BACKGROUND AIMS: Cell-based therapies (CBTs) provide opportunities to treat rare and high-burden diseases. Manufacturing development of these innovative products is said to be complex and costly. However, little research is available providing insight into resource use and cost drivers. Therefore, this study aimed to assess the feasibility of estimating the cost of manufacturing development of two cell-based therapy case studies using a CBT cost framework specifically designed for small-scale cell-based therapies. METHODS: A retrospective costing study was conducted in which the cost of developing an adoptive immunotherapy of Epstein-Barr virus-specific cytotoxic T lymphocytes (CTLs) and a pluripotent stem cell (PSC) master cell bank was estimated. Manufacturing development was defined as products advancing from technology readiness level 3 to 6. The study was conducted in a Scottish facility.
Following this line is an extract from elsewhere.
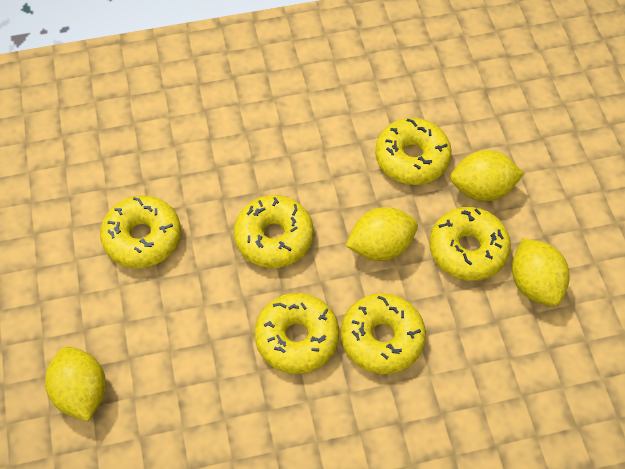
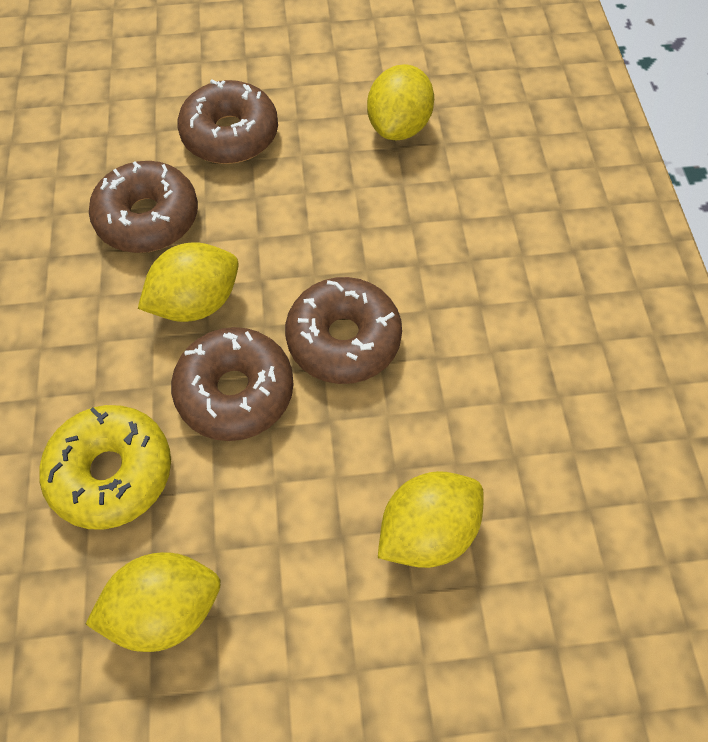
brown donut: none = 0 -> [89,161,198,253] [171,327,294,441] [177,80,278,164] [285,277,402,384] = 4
yellow donut: [100,195,181,268] [234,195,313,268] [255,293,339,374] [341,293,426,374] [375,118,452,185] [429,207,511,281] = 6 -> [39,405,171,530] = 1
Development steps were recreated via developer focus groups. Data were collected from facility administrative and financial records and developer interviews. RESULTS: Application of the manufacturing cost framework to retrospectively estimate the manufacturing design cost of two case studies in one Scottish facility appeared feasible. Manufacturing development cost was estimated at £1,201,016 for CTLs and £494,456 for PSCs. Most costs were accrued in the facility domain (56% and 51%), followed by personnel (20% and 32%), materials (19% and 15%) and equipment (4% and 2%). CONCLUSIONS: Based on this study, it seems feasible to retrospectively estimate resources consumed in manufacturing development of cell-based therapies. This fosters inclusion of cost in the formulation and dissemination of best practices to facilitate early and sustainable patient access and inform future cost-conscious manufacturing design decisions.